** SELECTED PASSAGE **
▼

Sales to the chemical processing market were $16.7 million in the first three months of fiscal 2020, a decrease of 11.7% from $18.9 million in the same period of fiscal 2019, due to a 12.2% decrease in volume. Base-business volumes have decreased in the first three months of fiscal 2020 from the same period of fiscal 2019. However, partially offsetting base-business decline was an increase in specialty application project revenue in the first three months of fiscal 2020 compared to the same period last year. The average selling price per pound reflects improved pricing and an increase in raw material market prices, which increased average selling price per pound by approximately $0.48 and $0.39, respectively, partially offset by a lower-value product mix, which decreased average selling price per pound by approximately $0.73.

▲

** GOAL A **
In the passage on chemical processing sales, replace "selling price" with "sale price" and write out everything from "Sales to the" down to "by approximately $0.73.".

** MATERIAL SUPPLIED **
▼

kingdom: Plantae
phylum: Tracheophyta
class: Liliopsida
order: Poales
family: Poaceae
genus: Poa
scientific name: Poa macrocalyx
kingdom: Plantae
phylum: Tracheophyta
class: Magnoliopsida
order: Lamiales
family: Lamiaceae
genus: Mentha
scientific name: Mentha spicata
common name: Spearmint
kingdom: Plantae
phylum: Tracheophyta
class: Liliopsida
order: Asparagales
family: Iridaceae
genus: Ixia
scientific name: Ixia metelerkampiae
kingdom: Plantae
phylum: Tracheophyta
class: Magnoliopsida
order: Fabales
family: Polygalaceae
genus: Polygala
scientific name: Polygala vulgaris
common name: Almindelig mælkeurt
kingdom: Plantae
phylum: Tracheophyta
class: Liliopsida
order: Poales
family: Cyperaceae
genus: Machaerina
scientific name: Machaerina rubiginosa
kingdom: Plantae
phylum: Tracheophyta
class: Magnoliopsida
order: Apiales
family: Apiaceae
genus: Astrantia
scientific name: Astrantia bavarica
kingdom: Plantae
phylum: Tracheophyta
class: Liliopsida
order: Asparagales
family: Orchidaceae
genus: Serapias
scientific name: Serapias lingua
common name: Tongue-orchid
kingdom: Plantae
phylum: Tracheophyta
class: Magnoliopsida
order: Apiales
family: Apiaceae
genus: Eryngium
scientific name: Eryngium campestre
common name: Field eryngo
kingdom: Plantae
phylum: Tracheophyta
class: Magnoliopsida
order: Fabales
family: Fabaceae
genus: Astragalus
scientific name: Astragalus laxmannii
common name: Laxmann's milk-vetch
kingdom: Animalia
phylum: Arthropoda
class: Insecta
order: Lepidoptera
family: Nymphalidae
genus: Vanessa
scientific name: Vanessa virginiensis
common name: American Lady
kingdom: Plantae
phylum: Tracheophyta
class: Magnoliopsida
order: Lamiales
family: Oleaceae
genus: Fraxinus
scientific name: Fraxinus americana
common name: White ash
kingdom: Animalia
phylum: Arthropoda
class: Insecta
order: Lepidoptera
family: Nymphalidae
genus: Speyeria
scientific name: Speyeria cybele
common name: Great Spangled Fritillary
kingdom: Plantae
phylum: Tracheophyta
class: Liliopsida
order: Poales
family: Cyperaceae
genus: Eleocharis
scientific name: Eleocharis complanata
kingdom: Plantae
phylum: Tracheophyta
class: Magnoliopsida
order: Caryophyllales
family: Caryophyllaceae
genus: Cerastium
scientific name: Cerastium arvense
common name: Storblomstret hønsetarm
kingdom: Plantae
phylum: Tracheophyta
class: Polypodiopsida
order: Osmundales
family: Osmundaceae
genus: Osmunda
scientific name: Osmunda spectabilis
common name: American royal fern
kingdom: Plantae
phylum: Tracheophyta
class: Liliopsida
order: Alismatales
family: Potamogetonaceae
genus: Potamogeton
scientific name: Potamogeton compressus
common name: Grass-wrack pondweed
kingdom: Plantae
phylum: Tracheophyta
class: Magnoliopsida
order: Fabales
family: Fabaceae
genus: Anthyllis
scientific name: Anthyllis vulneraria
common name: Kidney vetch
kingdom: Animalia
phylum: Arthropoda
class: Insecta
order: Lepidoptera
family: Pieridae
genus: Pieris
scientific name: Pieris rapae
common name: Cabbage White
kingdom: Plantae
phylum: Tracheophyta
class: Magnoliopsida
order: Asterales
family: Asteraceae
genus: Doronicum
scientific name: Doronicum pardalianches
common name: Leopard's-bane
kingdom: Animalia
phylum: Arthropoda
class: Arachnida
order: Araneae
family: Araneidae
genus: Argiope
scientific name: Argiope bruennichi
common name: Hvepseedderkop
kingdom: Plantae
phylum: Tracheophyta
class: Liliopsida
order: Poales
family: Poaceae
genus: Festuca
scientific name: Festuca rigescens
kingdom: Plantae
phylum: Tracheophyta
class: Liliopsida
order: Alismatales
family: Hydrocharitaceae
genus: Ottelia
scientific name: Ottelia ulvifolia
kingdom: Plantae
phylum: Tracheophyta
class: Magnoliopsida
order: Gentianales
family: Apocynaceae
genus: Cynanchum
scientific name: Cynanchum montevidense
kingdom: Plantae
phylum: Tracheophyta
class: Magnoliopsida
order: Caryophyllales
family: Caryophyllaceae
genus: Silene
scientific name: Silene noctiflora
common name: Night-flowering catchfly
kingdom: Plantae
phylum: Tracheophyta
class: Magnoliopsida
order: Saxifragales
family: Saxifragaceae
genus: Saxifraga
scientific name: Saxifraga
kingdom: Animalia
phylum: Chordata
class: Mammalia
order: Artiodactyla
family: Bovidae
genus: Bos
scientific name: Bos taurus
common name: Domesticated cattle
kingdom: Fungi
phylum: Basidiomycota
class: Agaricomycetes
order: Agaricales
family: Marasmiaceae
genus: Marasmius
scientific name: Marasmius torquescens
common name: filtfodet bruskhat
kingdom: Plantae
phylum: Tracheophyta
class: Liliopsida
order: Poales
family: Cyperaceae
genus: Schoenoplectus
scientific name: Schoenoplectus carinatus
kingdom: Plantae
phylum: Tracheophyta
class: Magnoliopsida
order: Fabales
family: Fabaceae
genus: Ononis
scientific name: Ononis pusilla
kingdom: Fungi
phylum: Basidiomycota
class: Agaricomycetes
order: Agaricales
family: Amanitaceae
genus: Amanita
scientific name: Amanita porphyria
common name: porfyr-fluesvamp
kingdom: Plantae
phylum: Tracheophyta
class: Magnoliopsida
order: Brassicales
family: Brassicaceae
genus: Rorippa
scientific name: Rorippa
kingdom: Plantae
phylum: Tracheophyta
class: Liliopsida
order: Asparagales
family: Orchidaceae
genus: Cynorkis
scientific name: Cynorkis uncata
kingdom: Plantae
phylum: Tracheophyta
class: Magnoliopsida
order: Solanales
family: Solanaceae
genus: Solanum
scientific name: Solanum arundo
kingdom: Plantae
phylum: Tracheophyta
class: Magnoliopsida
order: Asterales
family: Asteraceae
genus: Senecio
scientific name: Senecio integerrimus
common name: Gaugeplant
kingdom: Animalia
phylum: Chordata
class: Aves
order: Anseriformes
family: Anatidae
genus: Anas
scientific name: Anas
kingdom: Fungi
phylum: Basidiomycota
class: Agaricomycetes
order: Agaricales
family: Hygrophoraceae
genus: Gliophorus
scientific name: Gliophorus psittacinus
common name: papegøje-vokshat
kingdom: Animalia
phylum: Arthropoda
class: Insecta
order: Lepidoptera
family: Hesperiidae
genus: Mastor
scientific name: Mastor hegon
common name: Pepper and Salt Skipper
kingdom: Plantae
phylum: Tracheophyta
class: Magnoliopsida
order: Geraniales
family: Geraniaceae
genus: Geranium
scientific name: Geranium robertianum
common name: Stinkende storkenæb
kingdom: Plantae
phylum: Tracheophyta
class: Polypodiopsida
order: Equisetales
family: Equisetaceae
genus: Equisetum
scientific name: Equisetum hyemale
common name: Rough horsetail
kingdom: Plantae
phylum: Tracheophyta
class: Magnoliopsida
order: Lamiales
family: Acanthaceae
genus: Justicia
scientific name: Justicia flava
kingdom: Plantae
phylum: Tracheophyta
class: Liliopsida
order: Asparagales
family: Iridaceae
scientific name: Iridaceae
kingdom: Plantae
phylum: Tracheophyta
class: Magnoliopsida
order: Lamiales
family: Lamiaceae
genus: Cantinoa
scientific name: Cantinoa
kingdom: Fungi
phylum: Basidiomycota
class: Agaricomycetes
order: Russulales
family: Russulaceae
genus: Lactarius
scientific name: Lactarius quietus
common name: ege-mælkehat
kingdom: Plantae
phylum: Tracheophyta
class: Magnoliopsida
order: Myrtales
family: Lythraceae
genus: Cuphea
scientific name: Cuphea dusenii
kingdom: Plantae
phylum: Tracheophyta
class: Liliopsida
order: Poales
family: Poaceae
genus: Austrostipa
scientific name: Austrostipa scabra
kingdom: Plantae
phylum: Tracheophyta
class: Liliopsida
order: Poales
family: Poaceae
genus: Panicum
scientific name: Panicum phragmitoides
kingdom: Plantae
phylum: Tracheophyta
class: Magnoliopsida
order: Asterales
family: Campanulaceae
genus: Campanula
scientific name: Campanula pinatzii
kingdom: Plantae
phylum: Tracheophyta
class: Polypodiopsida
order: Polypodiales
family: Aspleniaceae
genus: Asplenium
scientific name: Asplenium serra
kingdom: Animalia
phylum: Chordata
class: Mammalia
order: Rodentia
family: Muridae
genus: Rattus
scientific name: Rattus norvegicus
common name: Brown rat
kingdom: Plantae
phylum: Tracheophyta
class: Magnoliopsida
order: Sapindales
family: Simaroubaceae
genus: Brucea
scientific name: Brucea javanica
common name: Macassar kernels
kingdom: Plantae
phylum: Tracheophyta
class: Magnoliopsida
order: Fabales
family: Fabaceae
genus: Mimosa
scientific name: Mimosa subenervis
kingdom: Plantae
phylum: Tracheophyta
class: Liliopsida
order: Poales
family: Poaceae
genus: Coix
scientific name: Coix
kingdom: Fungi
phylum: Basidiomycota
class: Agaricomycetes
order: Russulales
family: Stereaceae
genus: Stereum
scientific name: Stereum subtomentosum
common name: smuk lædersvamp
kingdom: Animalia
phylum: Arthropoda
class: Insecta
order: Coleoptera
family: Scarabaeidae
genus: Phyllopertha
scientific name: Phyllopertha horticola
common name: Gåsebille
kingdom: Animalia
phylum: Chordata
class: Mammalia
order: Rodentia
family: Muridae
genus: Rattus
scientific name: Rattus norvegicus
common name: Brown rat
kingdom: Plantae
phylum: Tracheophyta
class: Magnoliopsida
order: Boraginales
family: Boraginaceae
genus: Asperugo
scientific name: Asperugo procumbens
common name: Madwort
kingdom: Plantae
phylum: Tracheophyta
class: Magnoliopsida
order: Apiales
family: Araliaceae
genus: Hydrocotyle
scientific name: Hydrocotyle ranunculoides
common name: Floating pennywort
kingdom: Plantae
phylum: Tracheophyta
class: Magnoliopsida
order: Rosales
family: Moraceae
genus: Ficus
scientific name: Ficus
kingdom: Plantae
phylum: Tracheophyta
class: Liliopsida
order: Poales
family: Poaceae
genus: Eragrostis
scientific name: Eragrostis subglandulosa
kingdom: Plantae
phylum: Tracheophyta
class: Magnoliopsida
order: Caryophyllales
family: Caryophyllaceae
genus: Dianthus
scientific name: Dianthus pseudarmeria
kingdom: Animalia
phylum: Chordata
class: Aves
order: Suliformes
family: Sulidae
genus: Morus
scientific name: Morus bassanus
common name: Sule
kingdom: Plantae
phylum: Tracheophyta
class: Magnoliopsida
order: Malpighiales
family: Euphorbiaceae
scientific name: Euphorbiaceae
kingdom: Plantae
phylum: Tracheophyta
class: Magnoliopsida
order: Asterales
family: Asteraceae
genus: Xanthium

▲

** GOAL B **
Reproduce the records exactly, everything from the start of the records down to the line that contains "scientific name: Speyeria cybele".

** WRITTEN RESPONSE A **
Sales to the chemical processing market were $16.7 million in the first three months of fiscal 2020, a decrease of 11.7% from $18.9 million in the same period of fiscal 2019, due to a 12.2% decrease in volume. Base-business volumes have decreased in the first three months of fiscal 2020 from the same period of fiscal 2019. However, partially offsetting base-business decline was an increase in specialty application project revenue in the first three months of fiscal 2020 compared to the same period last year. The average sale price per pound reflects improved pricing and an increase in raw material market prices, which increased average sale price per pound by approximately $0.48 and $0.39, respectively, partially offset by a lower-value product mix, which decreased average sale price per pound by approximately $0.73.

** WRITTEN RESPONSE B **
kingdom: Plantae
phylum: Tracheophyta
class: Liliopsida
order: Poales
family: Poaceae
genus: Poa
scientific name: Poa macrocalyx
kingdom: Plantae
phylum: Tracheophyta
class: Magnoliopsida
order: Lamiales
family: Lamiaceae
genus: Mentha
scientific name: Mentha spicata
common name: Spearmint
kingdom: Plantae
phylum: Tracheophyta
class: Liliopsida
order: Asparagales
family: Iridaceae
genus: Ixia
scientific name: Ixia metelerkampiae
kingdom: Plantae
phylum: Tracheophyta
class: Magnoliopsida
order: Fabales
family: Polygalaceae
genus: Polygala
scientific name: Polygala vulgaris
common name: Almindelig mælkeurt
kingdom: Plantae
phylum: Tracheophyta
class: Liliopsida
order: Poales
family: Cyperaceae
genus: Machaerina
scientific name: Machaerina rubiginosa
kingdom: Plantae
phylum: Tracheophyta
class: Magnoliopsida
order: Apiales
family: Apiaceae
genus: Astrantia
scientific name: Astrantia bavarica
kingdom: Plantae
phylum: Tracheophyta
class: Liliopsida
order: Asparagales
family: Orchidaceae
genus: Serapias
scientific name: Serapias lingua
common name: Tongue-orchid
kingdom: Plantae
phylum: Tracheophyta
class: Magnoliopsida
order: Apiales
family: Apiaceae
genus: Eryngium
scientific name: Eryngium campestre
common name: Field eryngo
kingdom: Plantae
phylum: Tracheophyta
class: Magnoliopsida
order: Fabales
family: Fabaceae
genus: Astragalus
scientific name: Astragalus laxmannii
common name: Laxmann's milk-vetch
kingdom: Animalia
phylum: Arthropoda
class: Insecta
order: Lepidoptera
family: Nymphalidae
genus: Vanessa
scientific name: Vanessa virginiensis
common name: American Lady
kingdom: Plantae
phylum: Tracheophyta
class: Magnoliopsida
order: Lamiales
family: Oleaceae
genus: Fraxinus
scientific name: Fraxinus americana
common name: White ash
kingdom: Animalia
phylum: Arthropoda
class: Insecta
order: Lepidoptera
family: Nymphalidae
genus: Speyeria
scientific name: Speyeria cybele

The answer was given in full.